Rappelez à l'équipe que ces fiches finiront sur le tableau de tâches de l'équipe et que l'équipe s'y référera pendant ses daily standup ; cela aide donc d'utiliser une mise en page cohérente pour les user stories. Commencez avec un titre court tout en haut. Référencez-les avec des numéros, certaines équipes le font, discutez sur les stories que vous avez du mal à suivre. Écrivez le titre lisiblement avec un marqueur, assez gros pour que cela puisse être lu par l'équipe sans qu'elle ait à aller jusqu'au tableau pour le déchiffrer. Cela aide aussi si l'équipe prend l'habitude d'écrire ses estimations (voir le chapitre 7.3. Dimensionner le travail) au même endroit sur la fiche, par exemple dans le coin en bas à droite.
Modèles de story
Lorsqu'une équipe s'essaye pour la première fois aux user stories, vous pouvez lui recommander d'utiliser un modèle de story tel que :
”En tant que… utilisateur, Je veux… capacité pour… bénéfice.”
Par exemple :
”En tant que acheteur potentiel d'un livre, Je veux voir les commentaires des autres lecteurs de ce livre pour pouvoir me décider à l'acheter ou non.
Ce modèle aide l'équipe à se rappeler de clarifier qui est l'utilisateur et quel bénéfice on attend du développement de cette story.
L'équipe a besoin de bien comprendre qui sont les différents types d'utilisateur afin de pouvoir remplir la partie En tant que. Vous pouvez suggérer à l'équipe de créer une cartographie des parties prenantes ou d'élaborer des profils d'utilisateurs typiques (personas). C'est encore mieux si l'équipe sort rencontrer des utilisateurs réels dans le contexte d'utilisation du logiciel.
Nous avons rencontré des équipes qui utilisaient religieusement le modèle de story sans réellement se poser la question de l'utilisateur final de la story. Ils essayaient de faire tout rentrer dans le modèle de story, en écrivant des stories de la forme “En tant que développeur…” ou “En tant que moteur de flux XML…”. Expliquez leur que s'il n'y a pas d'interaction avec un utilisateur alors l'utilisation de ce modèle ne permettra pas à l'équipe de mieux comprendre le besoin et donc qu'il n'est pas nécessaire de l'utiliser.
Rappelez à l'équipe que l'objectif d'un modèle de story est d'aider l'équipe à apprendre à poser des questions qui améliorent leur compréhension plutôt qu'un formulaire à remplir.
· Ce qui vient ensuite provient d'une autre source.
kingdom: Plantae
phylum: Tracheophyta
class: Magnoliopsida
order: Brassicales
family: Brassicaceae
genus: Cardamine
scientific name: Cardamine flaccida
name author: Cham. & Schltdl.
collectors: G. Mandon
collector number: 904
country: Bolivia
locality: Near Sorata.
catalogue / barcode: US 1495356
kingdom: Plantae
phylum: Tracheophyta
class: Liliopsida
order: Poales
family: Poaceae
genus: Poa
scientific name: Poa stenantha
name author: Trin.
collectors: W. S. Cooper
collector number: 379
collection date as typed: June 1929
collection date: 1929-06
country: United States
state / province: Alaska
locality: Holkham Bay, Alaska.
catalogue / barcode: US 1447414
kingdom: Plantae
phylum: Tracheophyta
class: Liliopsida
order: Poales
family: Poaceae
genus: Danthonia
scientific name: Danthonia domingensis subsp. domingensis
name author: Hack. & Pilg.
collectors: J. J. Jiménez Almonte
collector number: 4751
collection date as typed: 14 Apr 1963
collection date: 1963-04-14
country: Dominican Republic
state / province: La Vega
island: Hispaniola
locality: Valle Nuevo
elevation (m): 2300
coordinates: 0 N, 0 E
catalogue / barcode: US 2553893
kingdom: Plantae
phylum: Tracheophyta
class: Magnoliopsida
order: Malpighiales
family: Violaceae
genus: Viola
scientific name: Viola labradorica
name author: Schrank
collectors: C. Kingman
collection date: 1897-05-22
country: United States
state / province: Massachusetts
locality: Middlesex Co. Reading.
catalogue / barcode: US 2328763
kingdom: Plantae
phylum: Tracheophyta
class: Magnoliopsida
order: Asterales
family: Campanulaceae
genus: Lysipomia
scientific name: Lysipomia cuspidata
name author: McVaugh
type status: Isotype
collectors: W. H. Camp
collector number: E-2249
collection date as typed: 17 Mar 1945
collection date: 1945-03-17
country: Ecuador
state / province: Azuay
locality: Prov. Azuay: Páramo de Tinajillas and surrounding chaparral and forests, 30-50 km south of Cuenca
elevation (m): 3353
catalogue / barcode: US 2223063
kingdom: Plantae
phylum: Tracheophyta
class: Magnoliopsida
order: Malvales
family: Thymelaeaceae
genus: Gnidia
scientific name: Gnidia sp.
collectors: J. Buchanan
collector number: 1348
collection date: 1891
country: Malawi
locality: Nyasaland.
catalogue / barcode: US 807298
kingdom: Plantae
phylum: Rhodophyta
Une fois que l'équipe a l'habitude de travailler avec des user stories, l'équipe peut abandonner le modèle de story. Un titre court est suffisant et toutes autres notes sur les fiches constituent des moyens simples pour se rappeler de la conversation, ni plus ni moins. Que l'équipe utilise ou non un modèle, écrivez toujours la user story dans un langage qui soit compréhensible par toute l'équipe y compris le client.
Après que les stories aient été implémentées dans un logiciel opérationnel, l'équipe s'appuie sur les tests, pas les fiches, pour avoir des détails sur les stories. L'équipe peut jeter les fiches même si quelquefois relire la fiche originale permet de se remémorer de la conversation dont elle est issue ; ce qui peut être utile si l'équipe a besoin d'ajouter des stories en rapport dans les itérations suivantes. La plupart des équipes avec qui nous avons travaillé, gardent des paquets de fiches des itérations précédentes dans ce but, mais finalement elles s'y référent rarement.